- What this task involves:
Please keep pictures out and return the lines below exactly, from the one holding "focal_mm: 18" through the last, both included.

Lens and sensor metadata
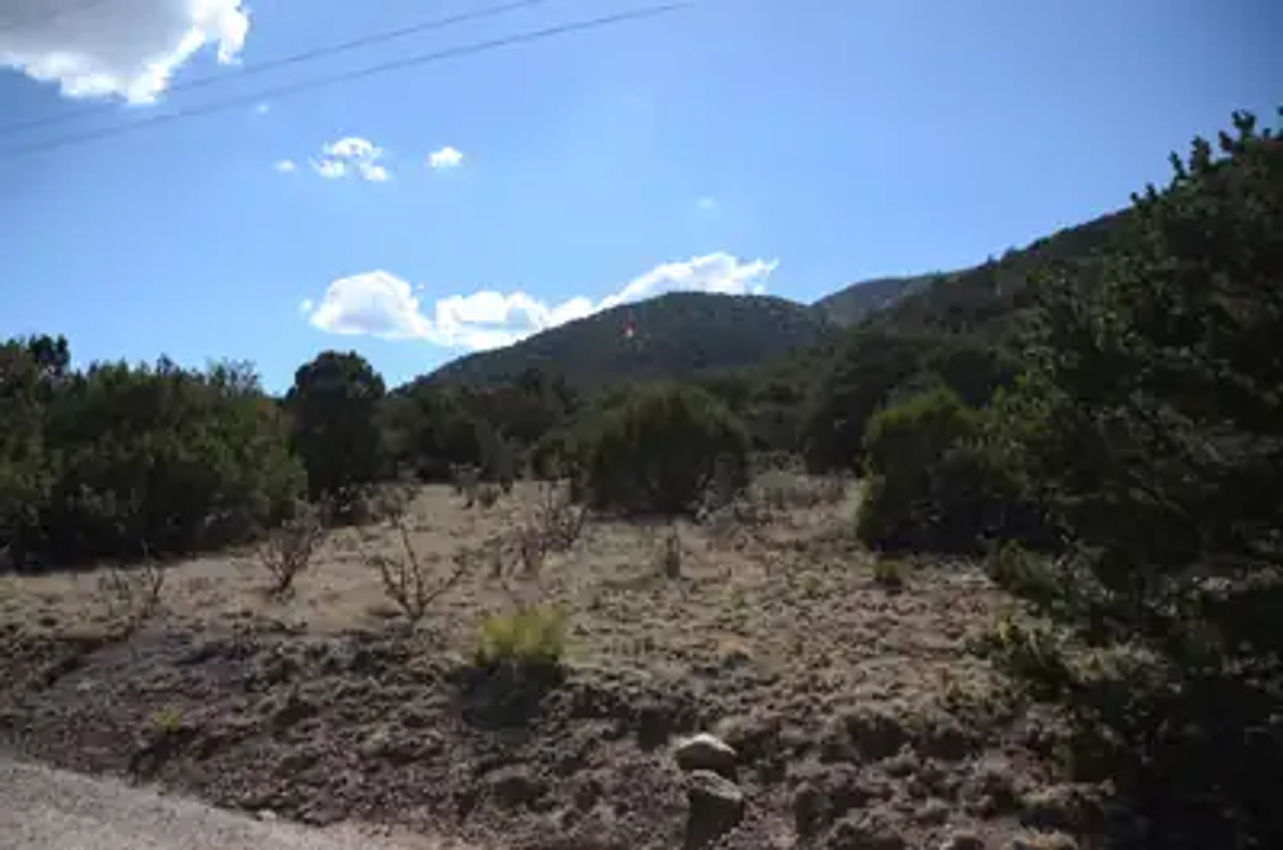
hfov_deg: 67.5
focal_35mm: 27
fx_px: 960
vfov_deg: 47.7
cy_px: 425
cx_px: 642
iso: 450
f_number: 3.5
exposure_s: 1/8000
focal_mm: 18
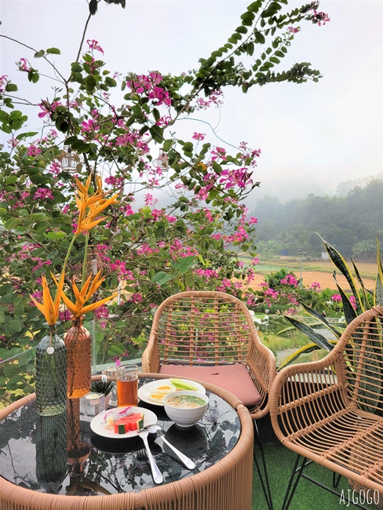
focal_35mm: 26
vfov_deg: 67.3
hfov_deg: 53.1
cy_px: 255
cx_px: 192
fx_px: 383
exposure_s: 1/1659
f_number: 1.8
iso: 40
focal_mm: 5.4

- Answer box:
focal_mm: 18
focal_35mm: 26
vfov_deg: 67.3
hfov_deg: 53.1
cy_px: 255
cx_px: 192
fx_px: 383
exposure_s: 1/1659
f_number: 1.8
iso: 40
focal_mm: 5.4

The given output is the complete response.